SUPPLIED DATA:

>>

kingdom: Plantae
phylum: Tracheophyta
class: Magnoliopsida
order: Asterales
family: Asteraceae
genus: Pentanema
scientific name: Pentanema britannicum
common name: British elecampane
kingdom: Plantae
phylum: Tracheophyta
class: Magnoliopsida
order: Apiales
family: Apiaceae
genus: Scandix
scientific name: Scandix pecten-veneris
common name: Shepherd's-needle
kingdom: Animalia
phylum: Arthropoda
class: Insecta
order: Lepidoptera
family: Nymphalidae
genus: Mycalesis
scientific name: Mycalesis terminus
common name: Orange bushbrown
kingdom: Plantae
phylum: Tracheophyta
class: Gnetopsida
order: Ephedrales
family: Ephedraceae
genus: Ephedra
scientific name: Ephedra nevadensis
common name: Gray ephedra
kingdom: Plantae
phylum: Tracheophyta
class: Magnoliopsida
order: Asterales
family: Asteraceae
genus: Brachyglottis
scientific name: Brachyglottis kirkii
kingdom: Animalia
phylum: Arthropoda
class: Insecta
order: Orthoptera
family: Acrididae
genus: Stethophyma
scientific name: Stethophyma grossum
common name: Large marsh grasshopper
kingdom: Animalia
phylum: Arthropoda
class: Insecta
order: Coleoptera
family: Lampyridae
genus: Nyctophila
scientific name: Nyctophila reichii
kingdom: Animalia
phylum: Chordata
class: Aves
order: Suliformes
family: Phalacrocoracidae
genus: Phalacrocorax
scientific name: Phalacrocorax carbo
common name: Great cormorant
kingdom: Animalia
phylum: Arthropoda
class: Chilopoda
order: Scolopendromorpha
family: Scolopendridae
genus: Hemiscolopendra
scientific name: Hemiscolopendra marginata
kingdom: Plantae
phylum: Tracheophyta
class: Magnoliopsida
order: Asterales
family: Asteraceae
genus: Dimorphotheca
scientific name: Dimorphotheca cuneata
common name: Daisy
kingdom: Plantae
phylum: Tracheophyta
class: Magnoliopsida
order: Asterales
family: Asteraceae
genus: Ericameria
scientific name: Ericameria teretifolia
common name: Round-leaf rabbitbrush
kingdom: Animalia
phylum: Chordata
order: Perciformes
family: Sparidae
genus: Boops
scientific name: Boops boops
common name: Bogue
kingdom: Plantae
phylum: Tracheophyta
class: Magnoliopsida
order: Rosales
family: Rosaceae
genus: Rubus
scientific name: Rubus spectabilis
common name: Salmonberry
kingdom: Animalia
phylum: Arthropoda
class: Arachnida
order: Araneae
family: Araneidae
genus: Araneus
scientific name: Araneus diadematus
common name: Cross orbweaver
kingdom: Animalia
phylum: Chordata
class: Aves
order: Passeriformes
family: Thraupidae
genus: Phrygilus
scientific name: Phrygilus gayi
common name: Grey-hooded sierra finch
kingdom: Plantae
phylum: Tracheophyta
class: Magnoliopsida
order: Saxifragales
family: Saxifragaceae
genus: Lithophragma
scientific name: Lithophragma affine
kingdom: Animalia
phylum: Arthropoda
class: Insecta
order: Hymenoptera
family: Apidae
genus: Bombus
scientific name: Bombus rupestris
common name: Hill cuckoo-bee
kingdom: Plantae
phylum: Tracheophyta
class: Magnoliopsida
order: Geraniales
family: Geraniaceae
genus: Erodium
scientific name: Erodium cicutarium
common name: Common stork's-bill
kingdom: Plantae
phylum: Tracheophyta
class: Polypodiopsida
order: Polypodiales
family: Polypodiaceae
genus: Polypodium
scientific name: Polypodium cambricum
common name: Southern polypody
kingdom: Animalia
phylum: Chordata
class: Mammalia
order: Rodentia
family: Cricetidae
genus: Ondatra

<<

PROBLEM TO SOLVE: Rewrite these lines of data, switching every "common name" to "vernacular name" and leaving everything else unchanged.

WRITTEN SOLUTION:
kingdom: Plantae
phylum: Tracheophyta
class: Magnoliopsida
order: Asterales
family: Asteraceae
genus: Pentanema
scientific name: Pentanema britannicum
vernacular name: British elecampane
kingdom: Plantae
phylum: Tracheophyta
class: Magnoliopsida
order: Apiales
family: Apiaceae
genus: Scandix
scientific name: Scandix pecten-veneris
vernacular name: Shepherd's-needle
kingdom: Animalia
phylum: Arthropoda
class: Insecta
order: Lepidoptera
family: Nymphalidae
genus: Mycalesis
scientific name: Mycalesis terminus
vernacular name: Orange bushbrown
kingdom: Plantae
phylum: Tracheophyta
class: Gnetopsida
order: Ephedrales
family: Ephedraceae
genus: Ephedra
scientific name: Ephedra nevadensis
vernacular name: Gray ephedra
kingdom: Plantae
phylum: Tracheophyta
class: Magnoliopsida
order: Asterales
family: Asteraceae
genus: Brachyglottis
scientific name: Brachyglottis kirkii
kingdom: Animalia
phylum: Arthropoda
class: Insecta
order: Orthoptera
family: Acrididae
genus: Stethophyma
scientific name: Stethophyma grossum
vernacular name: Large marsh grasshopper
kingdom: Animalia
phylum: Arthropoda
class: Insecta
order: Coleoptera
family: Lampyridae
genus: Nyctophila
scientific name: Nyctophila reichii
kingdom: Animalia
phylum: Chordata
class: Aves
order: Suliformes
family: Phalacrocoracidae
genus: Phalacrocorax
scientific name: Phalacrocorax carbo
vernacular name: Great cormorant
kingdom: Animalia
phylum: Arthropoda
class: Chilopoda
order: Scolopendromorpha
family: Scolopendridae
genus: Hemiscolopendra
scientific name: Hemiscolopendra marginata
kingdom: Plantae
phylum: Tracheophyta
class: Magnoliopsida
order: Asterales
family: Asteraceae
genus: Dimorphotheca
scientific name: Dimorphotheca cuneata
vernacular name: Daisy
kingdom: Plantae
phylum: Tracheophyta
class: Magnoliopsida
order: Asterales
family: Asteraceae
genus: Ericameria
scientific name: Ericameria teretifolia
vernacular name: Round-leaf rabbitbrush
kingdom: Animalia
phylum: Chordata
order: Perciformes
family: Sparidae
genus: Boops
scientific name: Boops boops
vernacular name: Bogue
kingdom: Plantae
phylum: Tracheophyta
class: Magnoliopsida
order: Rosales
family: Rosaceae
genus: Rubus
scientific name: Rubus spectabilis
vernacular name: Salmonberry
kingdom: Animalia
phylum: Arthropoda
class: Arachnida
order: Araneae
family: Araneidae
genus: Araneus
scientific name: Araneus diadematus
vernacular name: Cross orbweaver
kingdom: Animalia
phylum: Chordata
class: Aves
order: Passeriformes
family: Thraupidae
genus: Phrygilus
scientific name: Phrygilus gayi
vernacular name: Grey-hooded sierra finch
kingdom: Plantae
phylum: Tracheophyta
class: Magnoliopsida
order: Saxifragales
family: Saxifragaceae
genus: Lithophragma
scientific name: Lithophragma affine
kingdom: Animalia
phylum: Arthropoda
class: Insecta
order: Hymenoptera
family: Apidae
genus: Bombus
scientific name: Bombus rupestris
vernacular name: Hill cuckoo-bee
kingdom: Plantae
phylum: Tracheophyta
class: Magnoliopsida
order: Geraniales
family: Geraniaceae
genus: Erodium
scientific name: Erodium cicutarium
vernacular name: Common stork's-bill
kingdom: Plantae
phylum: Tracheophyta
class: Polypodiopsida
order: Polypodiales
family: Polypodiaceae
genus: Polypodium
scientific name: Polypodium cambricum
vernacular name: Southern polypody
kingdom: Animalia
phylum: Chordata
class: Mammalia
order: Rodentia
family: Cricetidae
genus: Ondatra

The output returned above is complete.